Paulus Brief an die Römer 12,21

Fragen an die Pfarrerin Sabine Fröhlich zur Jahreslosung 2011

 

Sehr geehrte Frau Pfarrerin Fröhlich, wie kann uns das Böse überwinden? Vor was will Paulus uns warnen?

Zu allererst will uns Paulus vor uns selbst warnen. – Das Böse ist für ihn ein verkehrter Sinn, eine verkehrte Lebenshaltung, aus der heraus Menschen ihre Beziehungen zu den anderen Menschen verletzten oder sogar zerstören. Am Anfang seines Briefes an die Gemeinde in Rom zählt Paulus eine lange Liste solcher verkehrter Lebenshaltungen auf, um all diejenigen Menschen zu beschreiben, die Gott nicht erkennen und sich Gottes befreiender Botschaft verschließen. Ungerechtigkeit, Habgier, Bosheit, Neid, Hader, Niedertracht, Prahlerei, Treu- und Lieblosigkeit sind nur einige Haltungen in dieser langen Liste. Paulus, der sich als Verkünder einen noch kleinen, verletzlichen Gemeinschaft von Jesus-Anhängern aus der Position der Schwäche heraus gegenüber einer Übermacht an griechischen Kulten und in einer harten inner-jüdischen Auseinandersetzung behaupten muss, argumentiert folgendermaßen: Gott selbst hat die Heiden dahingegeben in verkehrten Sinn, um allen zu zeigen, dass Gerechtigkeit und aufrechter Sinn von Gott alleine herkommt und das Gute alleine Gnade Gottes ist. Von sich aus sind die Menschen praktisch Gefangene des Bösen, in ihrem eigenen Tun und in den gesellschaftlichen Strukturen, in denen sie leben müssen. Das Böse hat für Paulus auch überpersönliche Qualität und wirkt sich in den ungerechten und unterdrückerischen Strukturen des Römischen Reich aus. Das Imperium Romanum – so sein lateinischer Name – sieht er als System, das sich zwar den Anschein gibt, Beschützer und Befrieder der Provinzen zu sein, das aber damit nur seine innere Ungerechtigkeit verbirgt, der man sich unmöglich entgegenstellen kann. So sind die Menschen Opfer und Täter zugleich. Da jedoch das Römische Reich nicht der erste und nicht der einzige Fall von Beherrschung ganzer Völker ist, den die Menschheit erfahren musste, überlegt Paulus, dass es etwas Tieferes im Inneren des Menschen geben muss, das ihn Ungerechtigkeit ausüben und sich darin verstricken lässt. Vor dieser inneren "Triebfeder" zum Bösen will uns Paulus warnen.

 

Das Böse mit Gutem überwinden, das nehme ich mir gerne vor. Aber warum gibt es überhaupt das Böse? Wenn Ihnen die Frage zu altmodisch klingt, formuliere ich sie um: Warum lässt Gott das Böse zu, so haben Generationen von Christen gefragt – wie würde die moderne Theologie den Kern dieser Frage aufnehmen?

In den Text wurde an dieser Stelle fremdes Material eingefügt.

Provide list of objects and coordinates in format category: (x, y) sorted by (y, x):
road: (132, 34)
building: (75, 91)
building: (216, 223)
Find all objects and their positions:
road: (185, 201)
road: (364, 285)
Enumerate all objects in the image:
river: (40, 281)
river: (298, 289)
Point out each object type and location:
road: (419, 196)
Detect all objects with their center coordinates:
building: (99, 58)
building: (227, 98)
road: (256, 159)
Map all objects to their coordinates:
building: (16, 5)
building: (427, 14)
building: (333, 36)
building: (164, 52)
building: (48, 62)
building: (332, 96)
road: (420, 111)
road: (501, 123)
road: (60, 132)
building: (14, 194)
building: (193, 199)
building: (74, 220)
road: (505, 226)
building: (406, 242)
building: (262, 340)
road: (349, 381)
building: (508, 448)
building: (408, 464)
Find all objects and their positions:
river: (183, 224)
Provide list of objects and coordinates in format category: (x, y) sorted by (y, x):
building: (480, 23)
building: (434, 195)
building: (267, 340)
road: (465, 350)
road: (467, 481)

Es klang eben schon an: Mit Paulus könnte man antworten, dass Gott selbst die Menschen dem Bösen ausliefert, um sein Erbarmen und seine Gnade zu erweisen; um den Menschen deutlich zu machen, dass sie allein auf Gott angewiesen sind, dass nur die Hingabe im Glauben sie zum Guten führen kann. Die moderne Theologie widerspricht dem an vielen Stellen, weil Gott in dieser Antwort als sadistisch erscheinen kann und sie doch nur wieder zu der neuen Frage führt: ja, aber warum braucht Gott denn dieses Vorgehen… So viele Generationen von Menschen auch diese Frage gestellt haben – selbstverständlich auch in anderen Religionen – so wenig wurde je eine befriedigende Antwort auf diese Frage gefunden. Letztendlich bleibt das Böse eine dunkle Seite Gottes, die sich unserem Verstehen entzieht. Gottes Wege sind und bleiben geheimnisvoll, und für uns Menschen ist Fakt, dass wir dem Bösen ausgesetzt sind – in uns selber und um uns herum. Damit müssen wir leben. Damit müssen wir klarkommen. Was gefragt ist, ist unsere Entscheidung und unser Handeln. Deshalb endet der Brief des Paulus an die Gemeinde in Rom in den letzten Kapiteln, aus denen auch unsere Jahreslosung stammt, mit Ermahnungen, klaren, griffigen Handlungsaufforderungen, an denen wir uns als Menschen orientieren können. Die Kraft, sich für das Gute zu entscheiden, ist Gnade, Geschenk, fließt sozusagen aus der Hingabe an Gott. Und dann steht Gott nicht mehr daneben oder darüber und schaut zu, sondern Gott ereignet sich im Guten. Gott ist da, wo Menschen einander begegnen, wo sich Beziehung ereignet – Gott in Beziehung. Alles andere bleibt letztendlich fruchtlose Grübelei. Paulus sagt: Ihr dürft hoffen. Seid gewiss, denn Gott wird die Menschen und diese Welt verwandeln. Bei aller scheinbaren Übermacht des Bösen, ereignet sich das Gute – überall – im Kleinen wie im Großen. Darauf sollen wir schauen. Durch gelebte Beispiele können wir uns ermutigen lassen, im persönlichen wie im politischen Leben.

 

Die Liebe und die Freundlichkeit überwindet das Böse, so könnte man sagen. Aber was ist, wenn mein Gegenüber das bessere Argument bewusst leugnet, wenn er (oder sie) nicht "gut" sein will? Wie verhalte ich mich dann, wenn ich der Jahreslosung folgen will?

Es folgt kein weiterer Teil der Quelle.